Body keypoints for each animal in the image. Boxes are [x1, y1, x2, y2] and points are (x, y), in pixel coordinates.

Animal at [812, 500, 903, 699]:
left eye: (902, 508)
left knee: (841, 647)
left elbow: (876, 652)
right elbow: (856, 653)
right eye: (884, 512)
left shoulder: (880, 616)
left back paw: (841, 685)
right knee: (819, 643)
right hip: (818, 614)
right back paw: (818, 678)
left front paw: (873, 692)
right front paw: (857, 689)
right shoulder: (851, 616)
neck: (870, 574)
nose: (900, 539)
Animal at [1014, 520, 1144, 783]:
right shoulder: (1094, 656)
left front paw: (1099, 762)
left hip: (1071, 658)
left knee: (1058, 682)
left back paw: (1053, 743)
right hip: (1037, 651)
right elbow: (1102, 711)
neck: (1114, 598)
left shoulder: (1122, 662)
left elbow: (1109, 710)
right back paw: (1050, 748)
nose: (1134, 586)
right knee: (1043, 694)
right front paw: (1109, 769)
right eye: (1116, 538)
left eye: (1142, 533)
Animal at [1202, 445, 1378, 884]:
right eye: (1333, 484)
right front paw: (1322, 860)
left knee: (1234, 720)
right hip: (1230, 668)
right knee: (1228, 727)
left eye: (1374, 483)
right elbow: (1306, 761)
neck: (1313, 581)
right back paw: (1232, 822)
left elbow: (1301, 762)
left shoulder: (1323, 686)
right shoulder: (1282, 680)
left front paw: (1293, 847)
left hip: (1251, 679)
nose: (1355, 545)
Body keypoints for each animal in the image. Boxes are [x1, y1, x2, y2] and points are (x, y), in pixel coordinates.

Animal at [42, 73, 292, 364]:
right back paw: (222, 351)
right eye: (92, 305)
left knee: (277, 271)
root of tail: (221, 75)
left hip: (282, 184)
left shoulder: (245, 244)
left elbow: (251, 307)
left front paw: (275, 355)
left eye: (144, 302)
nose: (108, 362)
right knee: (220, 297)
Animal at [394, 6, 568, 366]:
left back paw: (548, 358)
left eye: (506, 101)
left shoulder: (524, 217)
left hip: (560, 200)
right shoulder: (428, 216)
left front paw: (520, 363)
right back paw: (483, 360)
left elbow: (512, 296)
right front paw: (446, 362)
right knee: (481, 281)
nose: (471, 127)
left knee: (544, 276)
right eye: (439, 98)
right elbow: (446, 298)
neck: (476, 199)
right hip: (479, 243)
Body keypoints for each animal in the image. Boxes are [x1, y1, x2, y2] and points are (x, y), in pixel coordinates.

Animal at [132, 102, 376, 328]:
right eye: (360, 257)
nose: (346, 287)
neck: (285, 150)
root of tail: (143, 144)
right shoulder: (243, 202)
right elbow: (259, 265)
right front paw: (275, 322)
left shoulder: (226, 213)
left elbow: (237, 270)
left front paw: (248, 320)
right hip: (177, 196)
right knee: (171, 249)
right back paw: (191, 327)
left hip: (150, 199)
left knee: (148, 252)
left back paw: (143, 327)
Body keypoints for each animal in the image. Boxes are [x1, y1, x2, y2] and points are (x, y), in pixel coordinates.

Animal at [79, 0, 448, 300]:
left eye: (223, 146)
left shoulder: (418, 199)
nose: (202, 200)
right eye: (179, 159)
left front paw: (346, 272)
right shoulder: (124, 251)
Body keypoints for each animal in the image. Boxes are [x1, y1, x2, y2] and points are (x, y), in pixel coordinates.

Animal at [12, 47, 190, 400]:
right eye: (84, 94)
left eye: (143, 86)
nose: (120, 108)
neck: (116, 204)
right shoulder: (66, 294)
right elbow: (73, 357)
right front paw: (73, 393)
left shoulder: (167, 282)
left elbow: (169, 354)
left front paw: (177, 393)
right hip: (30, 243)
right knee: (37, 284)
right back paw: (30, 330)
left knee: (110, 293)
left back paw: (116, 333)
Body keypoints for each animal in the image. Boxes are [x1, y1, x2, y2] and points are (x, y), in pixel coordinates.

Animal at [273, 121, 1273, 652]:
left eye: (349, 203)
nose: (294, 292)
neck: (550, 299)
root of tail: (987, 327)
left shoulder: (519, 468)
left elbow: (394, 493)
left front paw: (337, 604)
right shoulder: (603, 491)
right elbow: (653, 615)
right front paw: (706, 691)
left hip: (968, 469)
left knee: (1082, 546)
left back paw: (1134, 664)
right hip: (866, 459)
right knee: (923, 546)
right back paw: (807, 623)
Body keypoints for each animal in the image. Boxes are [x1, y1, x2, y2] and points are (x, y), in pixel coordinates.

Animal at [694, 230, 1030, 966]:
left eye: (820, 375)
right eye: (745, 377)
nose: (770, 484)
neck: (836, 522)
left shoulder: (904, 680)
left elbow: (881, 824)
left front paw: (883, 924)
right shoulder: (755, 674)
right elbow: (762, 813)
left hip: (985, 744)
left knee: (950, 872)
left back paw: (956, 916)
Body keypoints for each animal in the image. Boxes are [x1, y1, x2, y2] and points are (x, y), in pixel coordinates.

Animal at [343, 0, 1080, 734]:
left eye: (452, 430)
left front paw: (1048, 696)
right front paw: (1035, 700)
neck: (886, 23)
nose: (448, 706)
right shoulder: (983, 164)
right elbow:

====

Problem description: Go through the listing above and copy each line where the string "neck" appears.

Result of the task:
neck: (870, 574)
neck: (1114, 598)
neck: (1313, 581)
neck: (476, 199)
neck: (285, 150)
neck: (116, 204)
neck: (550, 299)
neck: (836, 522)
neck: (886, 23)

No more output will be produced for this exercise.